Segment Open
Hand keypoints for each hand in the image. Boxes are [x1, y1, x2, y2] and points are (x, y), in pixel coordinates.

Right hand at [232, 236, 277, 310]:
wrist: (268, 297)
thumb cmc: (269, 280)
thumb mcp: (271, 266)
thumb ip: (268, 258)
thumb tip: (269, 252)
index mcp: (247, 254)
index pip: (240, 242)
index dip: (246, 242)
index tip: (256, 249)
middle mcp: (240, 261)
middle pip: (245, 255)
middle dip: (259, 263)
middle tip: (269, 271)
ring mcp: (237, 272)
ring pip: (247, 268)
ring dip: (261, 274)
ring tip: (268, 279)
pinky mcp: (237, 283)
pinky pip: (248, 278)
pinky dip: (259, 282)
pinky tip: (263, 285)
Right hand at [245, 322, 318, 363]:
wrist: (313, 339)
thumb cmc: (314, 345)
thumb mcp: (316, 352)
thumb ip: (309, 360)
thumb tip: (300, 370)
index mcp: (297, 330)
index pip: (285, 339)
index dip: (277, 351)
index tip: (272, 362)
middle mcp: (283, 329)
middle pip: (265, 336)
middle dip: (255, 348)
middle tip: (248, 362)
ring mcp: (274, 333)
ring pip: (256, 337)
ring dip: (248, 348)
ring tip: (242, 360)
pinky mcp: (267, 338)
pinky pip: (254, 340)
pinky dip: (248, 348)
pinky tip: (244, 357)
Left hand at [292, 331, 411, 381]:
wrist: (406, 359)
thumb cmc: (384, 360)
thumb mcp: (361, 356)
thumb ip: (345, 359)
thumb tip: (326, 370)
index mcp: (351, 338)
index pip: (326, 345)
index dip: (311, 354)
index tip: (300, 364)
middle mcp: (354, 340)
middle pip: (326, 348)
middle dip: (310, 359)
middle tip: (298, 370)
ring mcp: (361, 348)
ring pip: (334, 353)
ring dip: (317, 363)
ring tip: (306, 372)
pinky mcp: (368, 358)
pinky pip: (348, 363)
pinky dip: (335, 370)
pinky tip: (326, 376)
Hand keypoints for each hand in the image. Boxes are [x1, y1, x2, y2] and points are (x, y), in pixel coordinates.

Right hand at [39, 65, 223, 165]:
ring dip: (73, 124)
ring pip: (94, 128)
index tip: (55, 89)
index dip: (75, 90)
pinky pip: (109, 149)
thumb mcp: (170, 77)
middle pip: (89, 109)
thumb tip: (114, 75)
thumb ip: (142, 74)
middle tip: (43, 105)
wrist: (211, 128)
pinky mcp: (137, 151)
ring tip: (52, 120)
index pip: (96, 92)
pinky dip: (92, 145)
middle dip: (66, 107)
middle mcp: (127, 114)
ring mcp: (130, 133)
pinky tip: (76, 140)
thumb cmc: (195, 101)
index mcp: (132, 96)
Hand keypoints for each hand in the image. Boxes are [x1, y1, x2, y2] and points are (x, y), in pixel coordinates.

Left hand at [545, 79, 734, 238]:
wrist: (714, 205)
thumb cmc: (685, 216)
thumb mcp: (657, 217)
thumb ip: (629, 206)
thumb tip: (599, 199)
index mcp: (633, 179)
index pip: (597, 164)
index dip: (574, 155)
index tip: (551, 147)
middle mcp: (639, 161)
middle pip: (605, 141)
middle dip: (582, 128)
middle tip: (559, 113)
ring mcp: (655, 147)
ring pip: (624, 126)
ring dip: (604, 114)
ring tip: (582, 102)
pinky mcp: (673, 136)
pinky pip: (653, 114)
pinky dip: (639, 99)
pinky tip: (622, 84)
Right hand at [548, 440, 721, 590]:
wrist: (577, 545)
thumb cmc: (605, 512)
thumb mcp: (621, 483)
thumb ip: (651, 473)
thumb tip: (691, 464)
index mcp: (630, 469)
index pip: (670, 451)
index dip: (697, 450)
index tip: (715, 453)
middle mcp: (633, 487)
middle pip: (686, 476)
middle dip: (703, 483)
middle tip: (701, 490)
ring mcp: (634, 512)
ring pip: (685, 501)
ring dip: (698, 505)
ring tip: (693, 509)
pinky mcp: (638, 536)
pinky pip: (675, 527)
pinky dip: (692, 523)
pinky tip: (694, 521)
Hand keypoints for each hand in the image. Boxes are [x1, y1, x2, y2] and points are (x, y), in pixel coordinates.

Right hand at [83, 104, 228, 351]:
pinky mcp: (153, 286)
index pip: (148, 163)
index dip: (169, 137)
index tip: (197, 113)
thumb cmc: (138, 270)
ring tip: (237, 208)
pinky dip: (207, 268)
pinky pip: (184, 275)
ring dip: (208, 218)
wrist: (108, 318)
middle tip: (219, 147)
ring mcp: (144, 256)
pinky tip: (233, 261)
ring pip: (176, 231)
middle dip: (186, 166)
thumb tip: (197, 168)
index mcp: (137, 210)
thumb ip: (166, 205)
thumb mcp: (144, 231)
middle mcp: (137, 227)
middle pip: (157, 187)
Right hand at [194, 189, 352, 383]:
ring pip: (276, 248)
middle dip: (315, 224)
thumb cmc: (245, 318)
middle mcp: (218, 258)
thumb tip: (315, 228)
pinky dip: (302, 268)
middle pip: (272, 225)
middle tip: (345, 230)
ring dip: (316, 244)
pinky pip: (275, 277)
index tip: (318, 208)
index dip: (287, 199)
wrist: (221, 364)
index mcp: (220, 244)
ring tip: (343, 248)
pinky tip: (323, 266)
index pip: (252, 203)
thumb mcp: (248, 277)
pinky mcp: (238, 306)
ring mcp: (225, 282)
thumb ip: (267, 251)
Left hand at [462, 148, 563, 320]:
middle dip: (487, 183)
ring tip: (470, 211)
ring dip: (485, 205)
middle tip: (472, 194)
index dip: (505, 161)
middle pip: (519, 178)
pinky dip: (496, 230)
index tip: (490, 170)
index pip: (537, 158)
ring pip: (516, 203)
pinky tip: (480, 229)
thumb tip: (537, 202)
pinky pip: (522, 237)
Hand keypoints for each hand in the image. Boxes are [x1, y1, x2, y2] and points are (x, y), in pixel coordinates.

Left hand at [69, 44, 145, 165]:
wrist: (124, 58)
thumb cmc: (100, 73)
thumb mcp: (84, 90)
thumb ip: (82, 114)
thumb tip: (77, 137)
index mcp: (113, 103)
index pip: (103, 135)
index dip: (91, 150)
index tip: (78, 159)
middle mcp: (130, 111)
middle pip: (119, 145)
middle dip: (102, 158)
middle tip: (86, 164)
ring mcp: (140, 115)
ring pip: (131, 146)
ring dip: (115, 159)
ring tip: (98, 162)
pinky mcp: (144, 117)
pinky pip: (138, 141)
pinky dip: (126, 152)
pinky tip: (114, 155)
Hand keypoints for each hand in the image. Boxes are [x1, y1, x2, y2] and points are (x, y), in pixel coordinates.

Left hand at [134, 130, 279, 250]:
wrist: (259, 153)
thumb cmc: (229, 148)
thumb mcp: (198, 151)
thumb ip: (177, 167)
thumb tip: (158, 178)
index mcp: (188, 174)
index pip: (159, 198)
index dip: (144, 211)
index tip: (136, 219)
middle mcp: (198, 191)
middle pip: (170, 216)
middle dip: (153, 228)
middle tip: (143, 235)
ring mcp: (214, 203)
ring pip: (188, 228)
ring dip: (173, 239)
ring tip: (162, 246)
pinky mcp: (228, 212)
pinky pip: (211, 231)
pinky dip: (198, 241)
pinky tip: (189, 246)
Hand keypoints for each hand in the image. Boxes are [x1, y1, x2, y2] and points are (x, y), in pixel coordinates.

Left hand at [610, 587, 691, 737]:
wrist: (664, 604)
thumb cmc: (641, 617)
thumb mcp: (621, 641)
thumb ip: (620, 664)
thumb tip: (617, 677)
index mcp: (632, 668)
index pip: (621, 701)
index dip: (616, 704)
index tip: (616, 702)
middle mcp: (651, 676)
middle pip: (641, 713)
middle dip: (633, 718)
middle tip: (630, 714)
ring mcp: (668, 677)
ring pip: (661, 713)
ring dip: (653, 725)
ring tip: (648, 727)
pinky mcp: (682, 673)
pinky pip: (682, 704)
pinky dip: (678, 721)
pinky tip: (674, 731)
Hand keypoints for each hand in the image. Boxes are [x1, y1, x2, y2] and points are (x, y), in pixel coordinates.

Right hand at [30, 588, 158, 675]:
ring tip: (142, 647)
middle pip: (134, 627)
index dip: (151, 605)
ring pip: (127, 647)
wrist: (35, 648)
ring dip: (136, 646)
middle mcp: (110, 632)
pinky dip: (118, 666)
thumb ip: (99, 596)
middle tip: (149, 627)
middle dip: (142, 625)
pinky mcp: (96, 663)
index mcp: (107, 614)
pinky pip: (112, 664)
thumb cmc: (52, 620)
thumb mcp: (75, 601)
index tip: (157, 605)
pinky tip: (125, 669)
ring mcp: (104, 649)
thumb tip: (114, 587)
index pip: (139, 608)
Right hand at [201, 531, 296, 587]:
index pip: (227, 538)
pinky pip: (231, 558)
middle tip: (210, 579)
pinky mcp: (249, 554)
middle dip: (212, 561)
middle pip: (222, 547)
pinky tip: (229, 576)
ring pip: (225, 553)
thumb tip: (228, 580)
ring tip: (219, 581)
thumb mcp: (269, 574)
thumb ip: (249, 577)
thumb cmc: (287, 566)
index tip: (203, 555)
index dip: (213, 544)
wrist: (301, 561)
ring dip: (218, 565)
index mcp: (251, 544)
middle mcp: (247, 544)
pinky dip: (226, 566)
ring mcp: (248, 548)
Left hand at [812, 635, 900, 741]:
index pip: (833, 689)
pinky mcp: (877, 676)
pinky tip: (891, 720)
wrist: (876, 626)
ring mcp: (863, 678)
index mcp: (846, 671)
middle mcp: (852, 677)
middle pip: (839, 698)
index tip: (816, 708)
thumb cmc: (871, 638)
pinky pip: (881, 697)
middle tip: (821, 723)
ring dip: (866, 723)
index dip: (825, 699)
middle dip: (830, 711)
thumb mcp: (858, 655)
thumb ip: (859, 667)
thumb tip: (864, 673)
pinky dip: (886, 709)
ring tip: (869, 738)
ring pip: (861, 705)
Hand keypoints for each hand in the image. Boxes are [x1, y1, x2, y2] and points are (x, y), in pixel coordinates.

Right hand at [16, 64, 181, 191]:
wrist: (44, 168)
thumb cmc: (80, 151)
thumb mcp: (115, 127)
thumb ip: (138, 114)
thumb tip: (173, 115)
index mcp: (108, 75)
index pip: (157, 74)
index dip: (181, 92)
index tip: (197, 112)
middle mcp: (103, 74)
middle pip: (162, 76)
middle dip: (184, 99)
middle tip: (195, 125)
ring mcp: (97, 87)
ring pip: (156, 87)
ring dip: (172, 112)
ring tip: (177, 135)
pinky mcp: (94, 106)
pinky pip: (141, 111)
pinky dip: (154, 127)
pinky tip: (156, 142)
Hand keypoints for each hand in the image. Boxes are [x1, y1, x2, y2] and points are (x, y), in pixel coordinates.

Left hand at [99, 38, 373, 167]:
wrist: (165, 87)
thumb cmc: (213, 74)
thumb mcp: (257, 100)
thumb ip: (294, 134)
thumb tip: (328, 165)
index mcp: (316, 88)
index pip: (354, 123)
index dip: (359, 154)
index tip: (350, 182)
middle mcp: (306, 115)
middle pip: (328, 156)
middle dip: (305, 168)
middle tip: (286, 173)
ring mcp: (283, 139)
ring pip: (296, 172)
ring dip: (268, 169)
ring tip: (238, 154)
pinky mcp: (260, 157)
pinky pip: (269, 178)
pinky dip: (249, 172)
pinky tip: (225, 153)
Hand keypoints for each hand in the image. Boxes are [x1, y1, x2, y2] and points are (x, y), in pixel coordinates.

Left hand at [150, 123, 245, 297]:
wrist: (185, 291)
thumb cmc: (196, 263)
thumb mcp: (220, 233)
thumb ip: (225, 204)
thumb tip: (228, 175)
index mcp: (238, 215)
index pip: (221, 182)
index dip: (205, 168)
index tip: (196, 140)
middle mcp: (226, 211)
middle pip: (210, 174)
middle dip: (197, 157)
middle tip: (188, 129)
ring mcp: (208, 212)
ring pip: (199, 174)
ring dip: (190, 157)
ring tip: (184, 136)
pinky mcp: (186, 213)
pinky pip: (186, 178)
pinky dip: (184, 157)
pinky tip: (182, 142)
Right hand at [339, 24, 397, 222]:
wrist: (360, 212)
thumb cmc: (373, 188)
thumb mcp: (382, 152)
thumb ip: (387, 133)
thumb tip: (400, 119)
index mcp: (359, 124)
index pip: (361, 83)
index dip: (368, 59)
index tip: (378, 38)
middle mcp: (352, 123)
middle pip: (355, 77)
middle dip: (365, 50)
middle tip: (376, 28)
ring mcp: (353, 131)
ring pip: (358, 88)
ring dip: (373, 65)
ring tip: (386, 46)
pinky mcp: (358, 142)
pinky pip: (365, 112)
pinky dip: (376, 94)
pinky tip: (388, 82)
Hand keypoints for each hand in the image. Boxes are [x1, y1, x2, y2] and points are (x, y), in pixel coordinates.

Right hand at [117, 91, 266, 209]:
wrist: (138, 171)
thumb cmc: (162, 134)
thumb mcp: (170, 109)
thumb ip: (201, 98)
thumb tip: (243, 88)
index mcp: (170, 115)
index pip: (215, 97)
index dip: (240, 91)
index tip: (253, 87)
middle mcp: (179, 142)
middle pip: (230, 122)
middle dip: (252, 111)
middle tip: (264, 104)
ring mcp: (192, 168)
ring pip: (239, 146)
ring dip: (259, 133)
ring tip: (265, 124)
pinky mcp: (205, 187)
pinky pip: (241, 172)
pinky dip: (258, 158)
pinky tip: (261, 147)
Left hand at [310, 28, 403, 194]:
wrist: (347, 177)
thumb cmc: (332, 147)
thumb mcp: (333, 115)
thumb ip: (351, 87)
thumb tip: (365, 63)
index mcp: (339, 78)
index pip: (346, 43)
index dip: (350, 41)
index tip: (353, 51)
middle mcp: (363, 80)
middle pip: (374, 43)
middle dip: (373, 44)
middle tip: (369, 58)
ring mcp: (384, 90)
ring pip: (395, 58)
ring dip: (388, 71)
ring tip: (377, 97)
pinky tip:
Segment Closed
EXERCISE »
What you return must be the line that contains "thumb tip: (365, 63)" followed by every remaining line of the material, all exactly as written and nothing more.

OUTPUT FOR THIS EXERCISE »
thumb tip: (365, 63)
index mcp: (339, 78)
index pip: (346, 43)
index dip: (350, 41)
index tip: (353, 51)
middle mcp: (363, 80)
middle pip: (374, 43)
middle dip: (373, 44)
middle tip: (369, 58)
ring mcp: (384, 90)
ring pip: (395, 58)
ring dip: (388, 71)
ring tip: (377, 97)
pinky tip:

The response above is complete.